2. The marketing mixes differ from those for women in the following ways:

  • packaging - often women's creams are small jars placed inside bigger boxes; men would most likely be suspicious and want to see the actual product
  • location in stores - men's facial creams are placed among furnishings and other "male" products. One company has a "men's skin-care cave" complete with TV, free wireless internet and coffeemakers.
  • prices are lower for similar products for men as those for women 
  • products are in full sight for men
  • displays for men's grooming items with samples are set up apart from traditional health and beauty aisles.

3. Two socio-cultural, personal, and psychological influences upon the behavior of consumers discussed in this report:

  1. With more emphasis upon personal appearance and aging for men as well as for women, more men are using anti-aging products as they become concerned about losing jobs to younger or better-groomed men. Younger men are using them to appear well-groomed to their co-workers, who are often women.
  2. More men are shoppers now and, thus, see the products that are available to them. They also have advertisements available to them via Internet and other sources that they watch.
  3. With more women who are in the working world, against whom men must often compete, men have come to realize the importance of being well-groomed.

4.  Two ideas for marketers of grooming products to successfully pursue the male market.

  1. Placement of skin care, especially facial lotion for wind burn or exposure to the cold in sections of stores such as Bass Pro Shop or Cebela's.
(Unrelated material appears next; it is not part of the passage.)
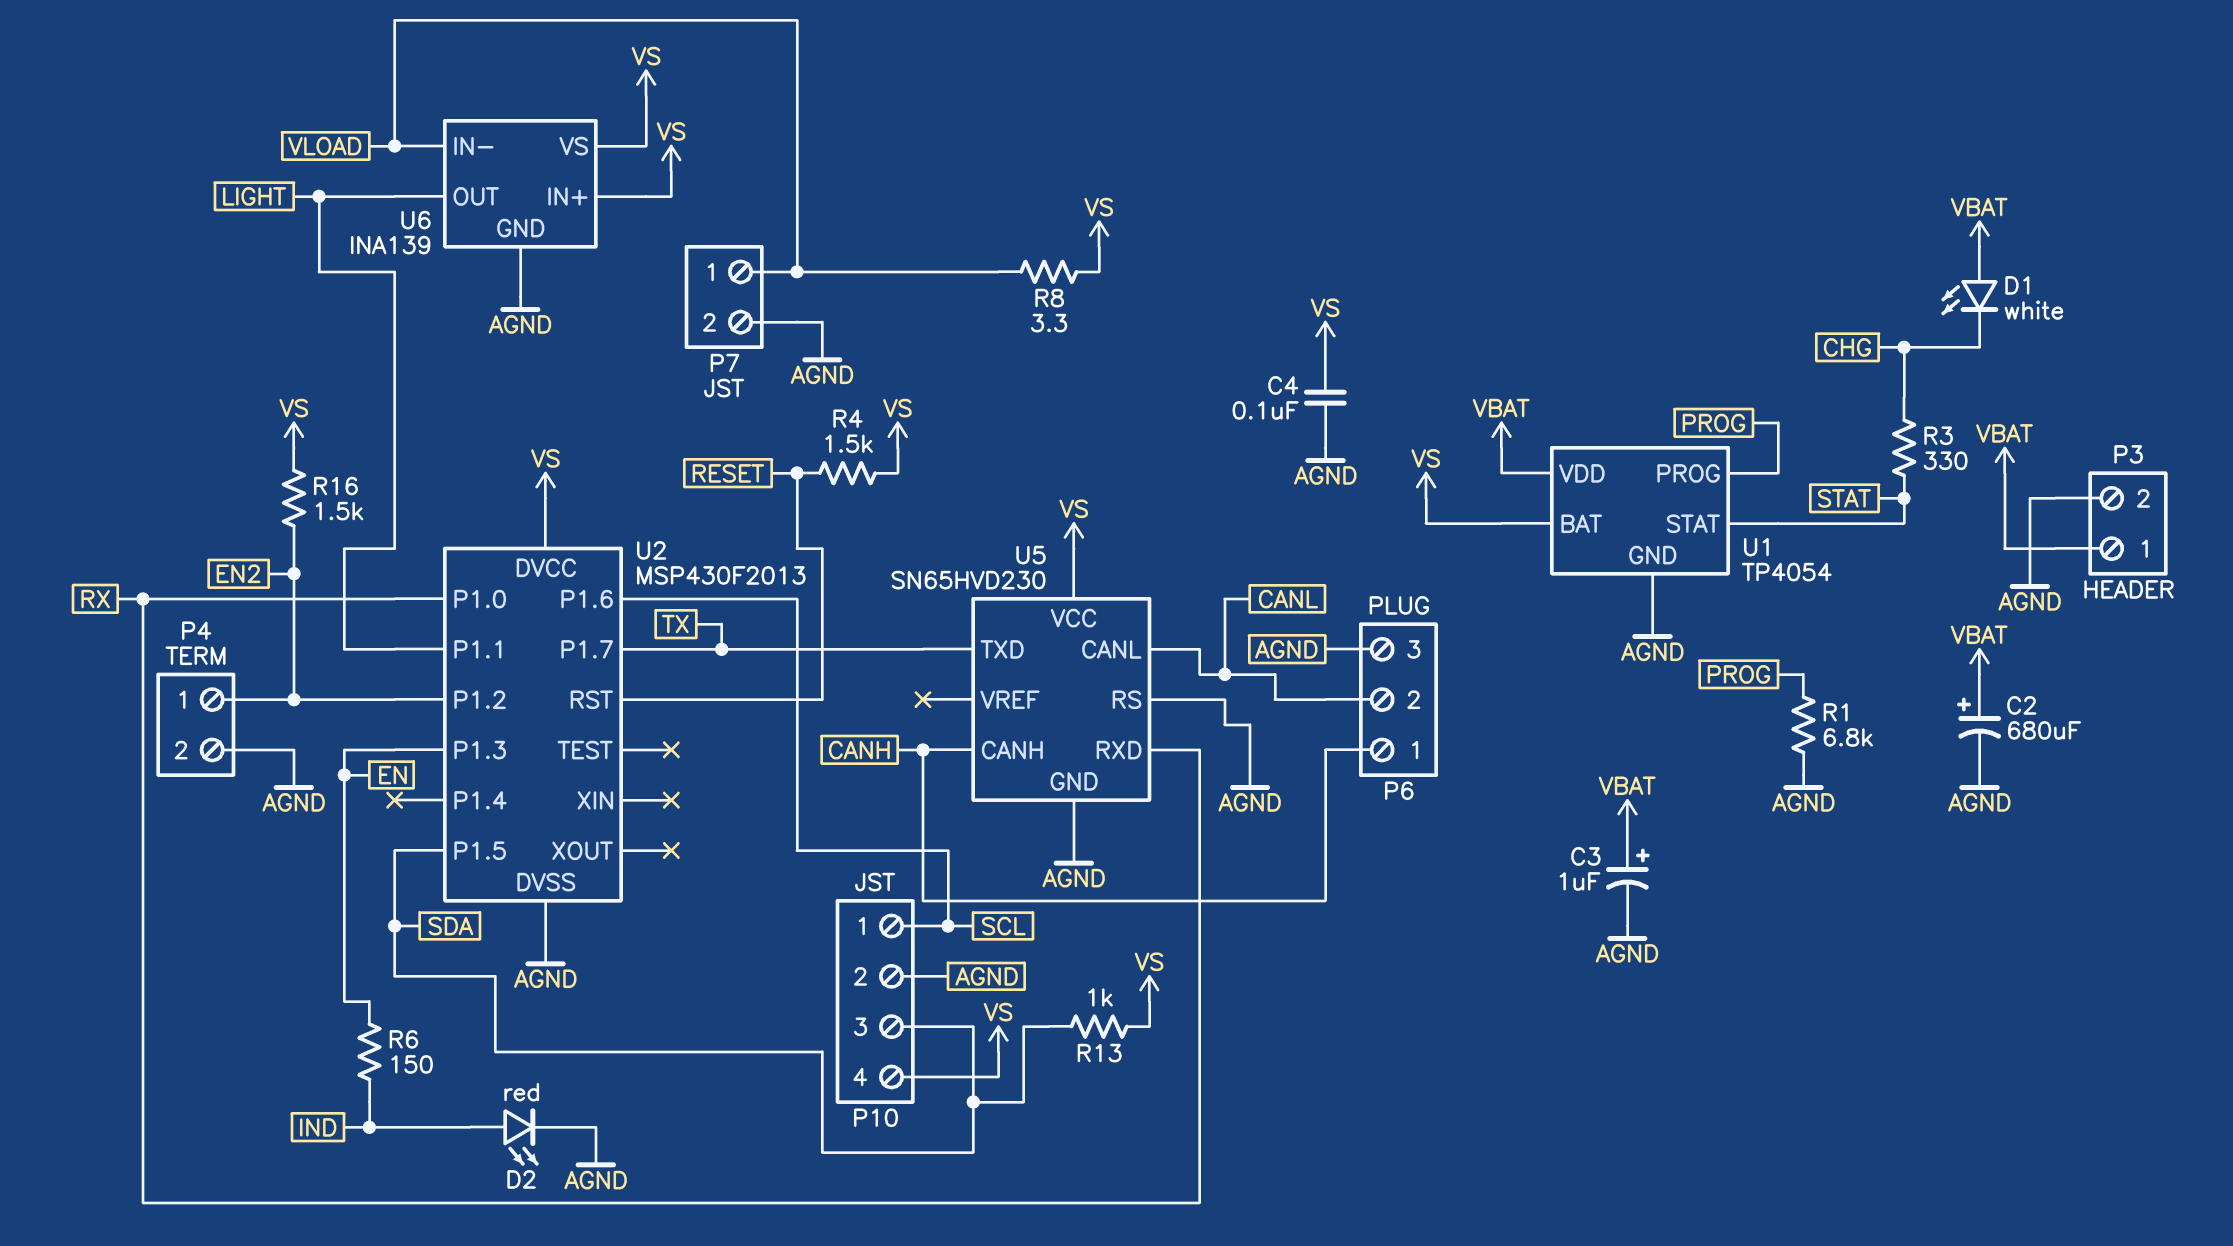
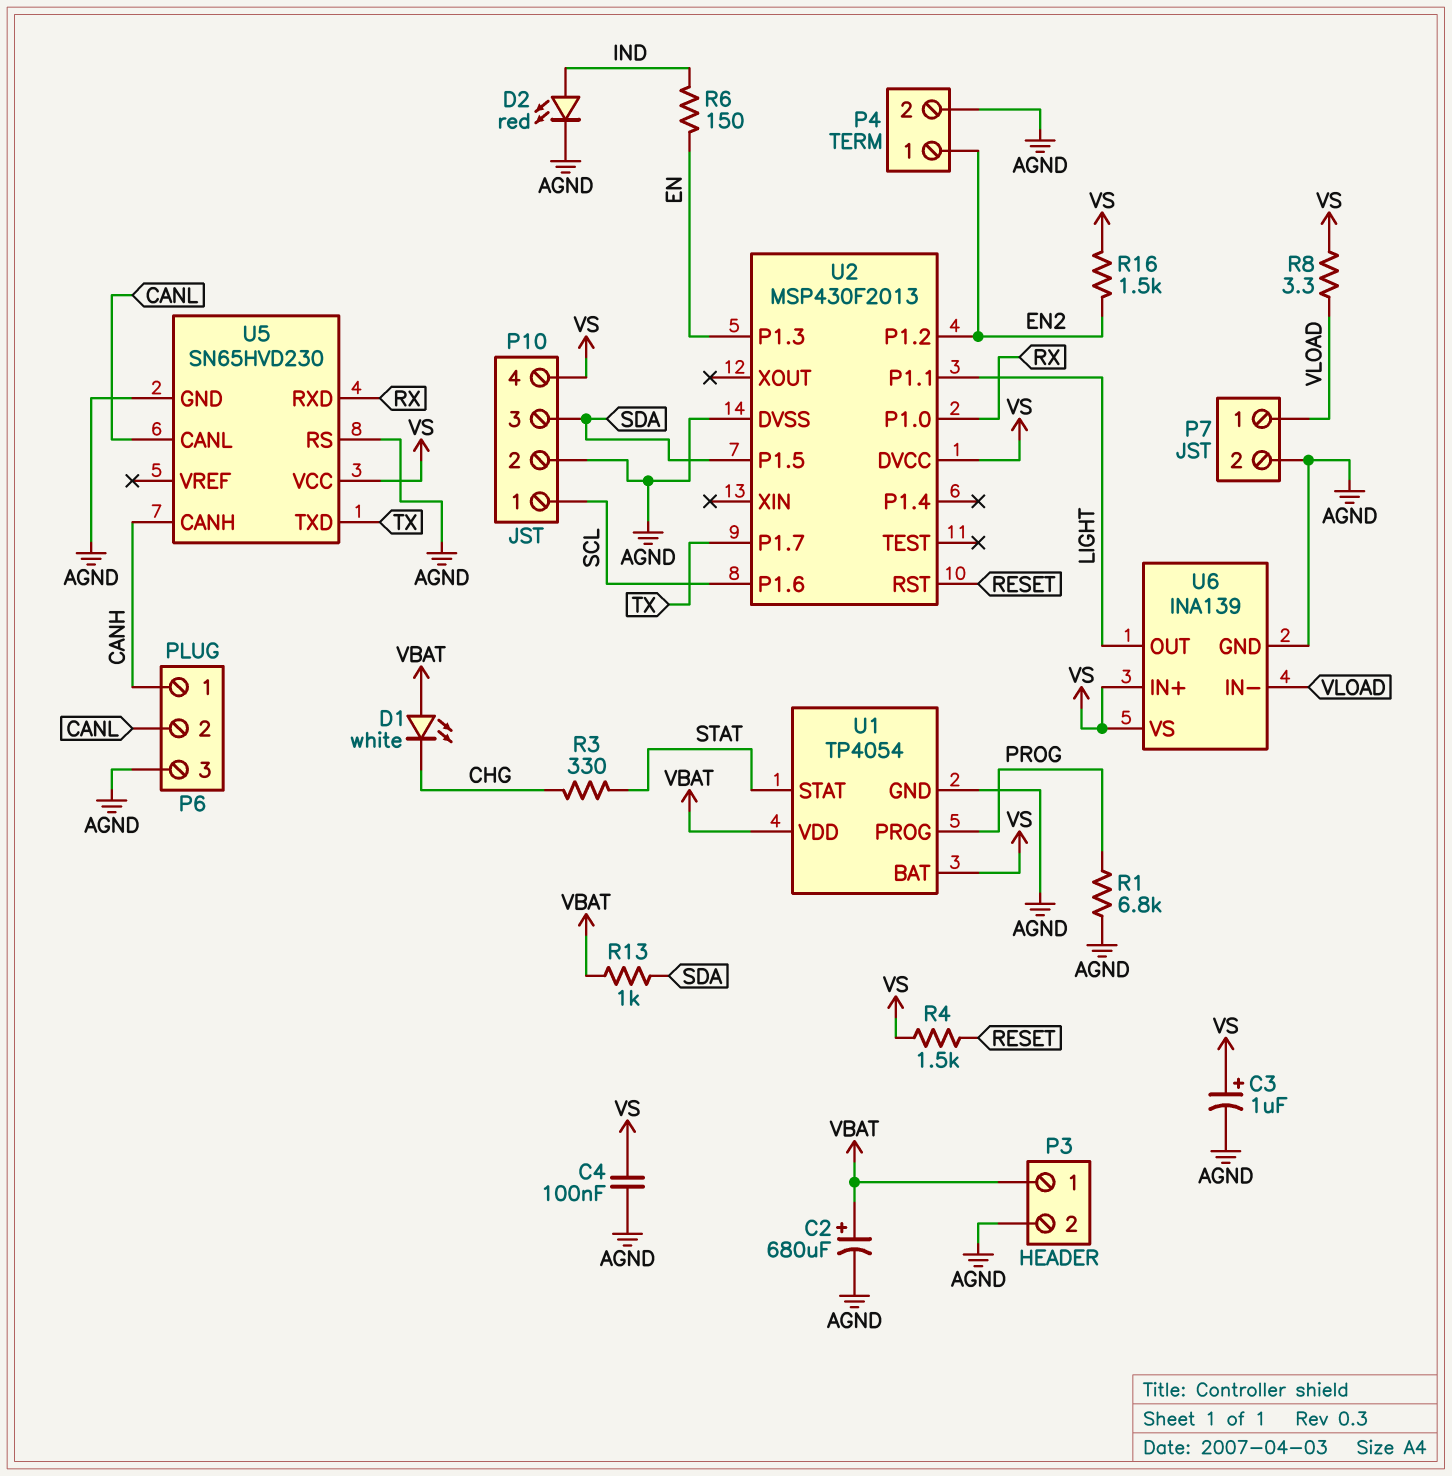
C3: 1uF (plus VBAT, minus AGND) -> 1uF (plus VS, minus AGND)
R13: 1k (SDA, VS) -> 1k (SDA, VBAT)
The lotion by the hunting supplies, clothing, etc. could be in a camouflage bottle so "your buddies won't even know."
  2. There are now exclusively male barbershops in the old-fashioned sense. In these new shops, men can purchase beers and snacks while they wait. A section of grooming products there could include male skin care marketed in a barbershop stripe motif, perhaps, shaped like the bottles of products that the barbers themselves use on the freshly-shaved customer.